Jo's "Zeitreisen" durch Hypnose sind nicht nur spannend, sondern auch teilweise historisch korrekt. Als Matilda durchlebt sie im 12. Jahrhundert das Leben einer Adeligen, die mit einem grauenvollen Mann verheiratet ist, in Wahrheit aber den jungen Richard de Clare liebt.

Die Romanze der beiden hat mir nicht besonders zugesagt, vor allem weil aus Erskines Schreibstil absolut kein Gefühl gekommen ist.

In der Gegenwart wird die Geschichte ebenfalls brenzlig, denn Jo's Freunde scheinen ebenfalls mit in dieser Vergangenheitssache zu stecken und so ist nicht nur Matilda's, sondern auch Jo's Leben in unmittelbarer Gefahr...
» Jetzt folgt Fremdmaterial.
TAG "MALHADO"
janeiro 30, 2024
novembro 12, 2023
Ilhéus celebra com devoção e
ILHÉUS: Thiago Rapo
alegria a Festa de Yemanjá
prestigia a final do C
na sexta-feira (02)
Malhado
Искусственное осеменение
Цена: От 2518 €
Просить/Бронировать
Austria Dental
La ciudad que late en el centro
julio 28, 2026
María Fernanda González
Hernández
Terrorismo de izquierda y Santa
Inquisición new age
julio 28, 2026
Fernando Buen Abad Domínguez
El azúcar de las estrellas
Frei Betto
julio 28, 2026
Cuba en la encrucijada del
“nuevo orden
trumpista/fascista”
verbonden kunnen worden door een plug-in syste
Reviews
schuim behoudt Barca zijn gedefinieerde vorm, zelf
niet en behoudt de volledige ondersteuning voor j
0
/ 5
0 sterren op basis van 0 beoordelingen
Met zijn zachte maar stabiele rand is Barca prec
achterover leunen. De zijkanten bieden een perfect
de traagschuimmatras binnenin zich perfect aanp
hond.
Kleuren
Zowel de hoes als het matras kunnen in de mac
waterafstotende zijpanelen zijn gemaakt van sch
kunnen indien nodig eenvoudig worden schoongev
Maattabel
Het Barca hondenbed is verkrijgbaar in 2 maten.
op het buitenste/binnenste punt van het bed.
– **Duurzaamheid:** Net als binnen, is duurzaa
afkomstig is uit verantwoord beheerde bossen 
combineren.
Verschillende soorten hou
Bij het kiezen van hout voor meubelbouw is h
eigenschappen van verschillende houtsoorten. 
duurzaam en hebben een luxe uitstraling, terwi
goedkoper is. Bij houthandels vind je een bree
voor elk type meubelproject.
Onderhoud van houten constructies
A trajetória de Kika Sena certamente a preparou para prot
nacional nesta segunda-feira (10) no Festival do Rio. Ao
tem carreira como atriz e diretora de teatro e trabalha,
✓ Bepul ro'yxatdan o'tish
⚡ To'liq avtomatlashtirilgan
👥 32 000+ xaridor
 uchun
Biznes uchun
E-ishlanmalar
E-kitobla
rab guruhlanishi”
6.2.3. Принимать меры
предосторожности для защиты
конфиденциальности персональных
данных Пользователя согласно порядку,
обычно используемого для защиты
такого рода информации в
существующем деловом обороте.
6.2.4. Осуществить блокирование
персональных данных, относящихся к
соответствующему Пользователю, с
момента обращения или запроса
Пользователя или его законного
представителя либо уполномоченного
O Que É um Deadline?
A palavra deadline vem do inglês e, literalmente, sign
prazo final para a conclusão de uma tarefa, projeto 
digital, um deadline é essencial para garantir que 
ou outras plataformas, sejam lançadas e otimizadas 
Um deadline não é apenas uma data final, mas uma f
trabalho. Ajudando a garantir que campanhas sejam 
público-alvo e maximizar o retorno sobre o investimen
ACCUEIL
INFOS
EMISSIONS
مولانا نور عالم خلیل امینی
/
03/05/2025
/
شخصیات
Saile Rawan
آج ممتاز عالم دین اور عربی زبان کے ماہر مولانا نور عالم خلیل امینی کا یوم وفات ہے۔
Mich hat das Buch ab der Hälfte nur noch genervt, sodass ich es erst mal einen Monat "ruhen" ließ und mich dann durch den Schluss kämpfte. Eine Kürzung um 200 Seiten hätte der Geschichte gut getan, vor allem, weil das Ende vorauszusehen ist und man somit nur noch sehnlichst darauf wartet. Gegen Ende des Buches wurden auch die charaktere immer einseitiger, jeder schien bloß einen Gedanken im Kopf zu haben (sei es Rache, Liebe, Hass, egal) und wirkte auf mich eher hölzern. Deshalb leider nur zwei Leseratten, obwohl die Idee sicher sehr gut gewesen wäre.